Por: Luis Luna Ávila, Director General de Grupo CSI
Para bancos, fintech y empresas que otorgan crédito, el reto ya no es solo atraer clientes, sino llevar cada solicitud hasta una resolución.
La presión no viene únicamente de la operación interna o del regulador, sino también del mercado. De acuerdo con el estudio “Why digital lending is the future for banks and SMEs” de Ernst & Young (EY) señala que 66% de las Pymes busca acceso a crédito más rápido y que, si no lo encuentra en la banca, recurrirá a otros proveedores. Esa expectativa cambió el terreno de competencia.
Otorgar crédito implica validar identidad, revisar documentos, consultar listas de control, analizar riesgo y dejar registro de cada paso. También exige que el usuario pueda completar el trámite sin detenerse a la mitad.
Cuando esas funciones dependen de herramientas separadas, áreas distintas o revisiones sucesivas, aparecen las demoras, los pasos duplicados y las solicitudes inconclusas.
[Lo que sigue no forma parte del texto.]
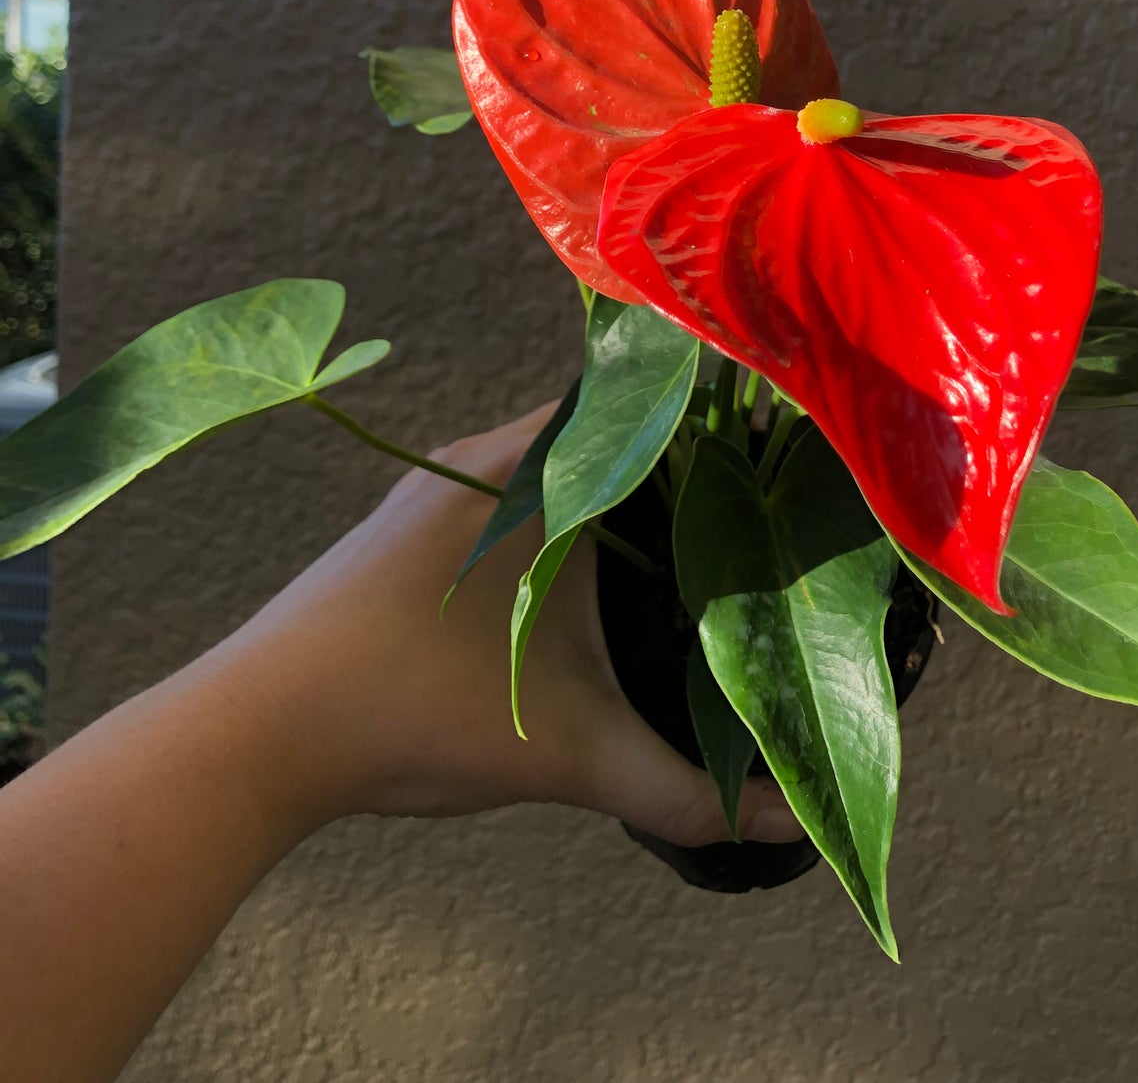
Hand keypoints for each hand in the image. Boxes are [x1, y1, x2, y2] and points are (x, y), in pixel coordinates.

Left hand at [202, 404, 801, 845]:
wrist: (252, 732)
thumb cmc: (411, 711)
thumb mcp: (567, 754)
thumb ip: (682, 790)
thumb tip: (791, 826)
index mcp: (535, 469)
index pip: (651, 403)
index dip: (722, 429)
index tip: (779, 469)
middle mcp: (487, 454)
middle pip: (611, 433)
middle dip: (681, 475)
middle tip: (756, 525)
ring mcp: (438, 485)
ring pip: (557, 468)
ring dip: (615, 502)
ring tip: (691, 557)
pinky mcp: (406, 525)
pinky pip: (512, 496)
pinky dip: (561, 525)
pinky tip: (590, 589)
Para la institución, eso significa pérdida de visibilidad sobre lo que ocurre en cada caso y menor capacidad para cumplir metas comerciales. Para el usuario, significa entrar a un trámite que inicia con claridad y después se vuelve incierto.
La respuesta tarda, la información vuelve a pedirse o el proceso se suspende sin una resolución. En muchos casos, la solicitud no termina en rechazo. Termina en abandono.